▼

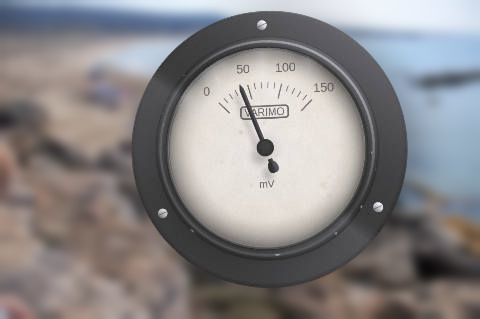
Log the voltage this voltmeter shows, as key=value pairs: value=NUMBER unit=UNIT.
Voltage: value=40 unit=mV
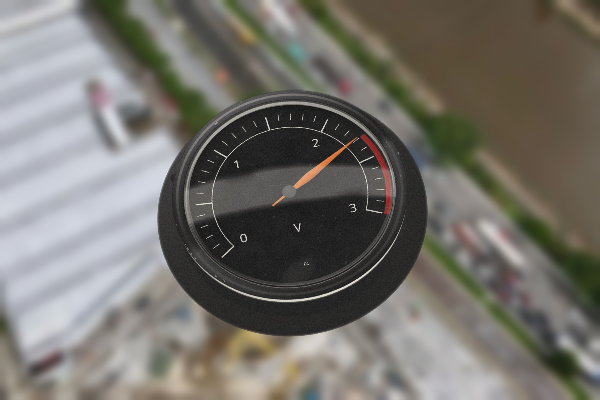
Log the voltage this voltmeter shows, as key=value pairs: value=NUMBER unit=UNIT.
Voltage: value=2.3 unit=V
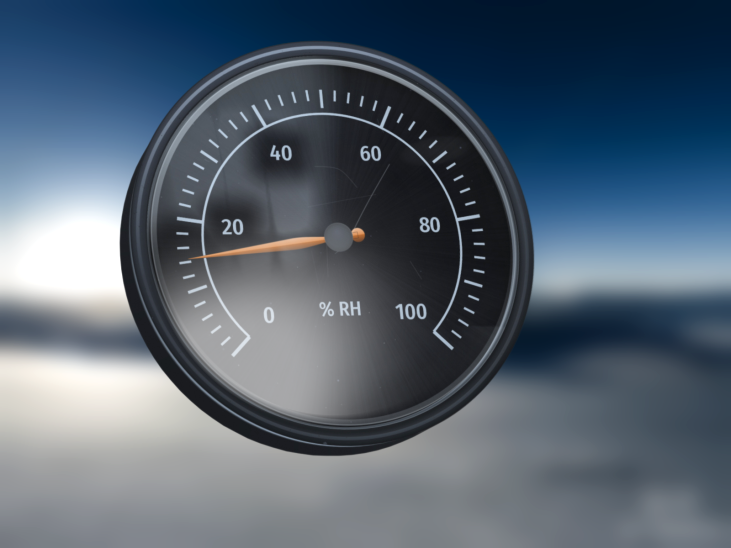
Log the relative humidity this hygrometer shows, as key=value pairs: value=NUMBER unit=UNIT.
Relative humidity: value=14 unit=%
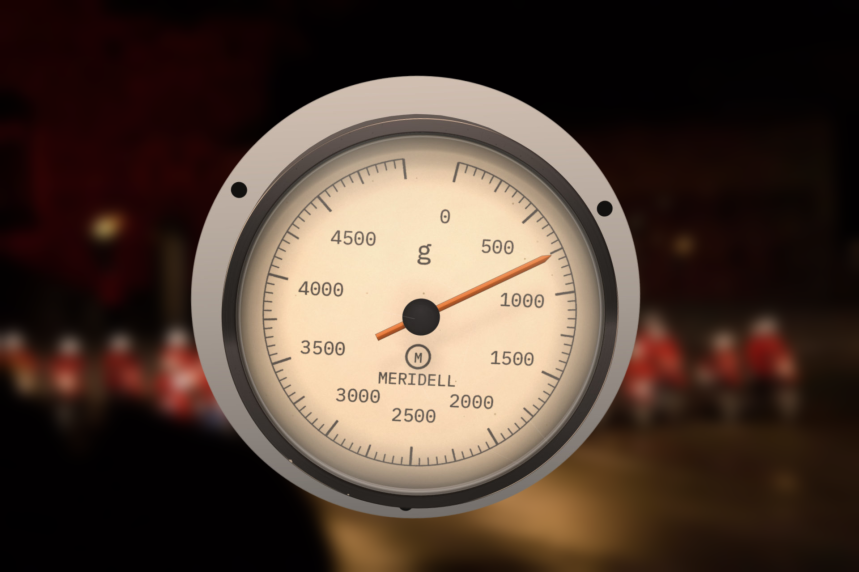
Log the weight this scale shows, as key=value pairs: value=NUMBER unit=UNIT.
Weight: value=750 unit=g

▲
▼

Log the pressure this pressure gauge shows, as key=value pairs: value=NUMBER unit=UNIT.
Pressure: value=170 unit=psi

▲

(Task item)
Revise the listing lines that begin with the line containing "Log the weight" and continue through the line containing "Weight: value=750 unit=g": replace "scale" with "balance", leave everything else unchanged, and give only those lines.

(Exercise answer)
Log the weight this balance shows, as key=value pairs: value=NUMBER unit=UNIT.
Weight: value=750 unit=g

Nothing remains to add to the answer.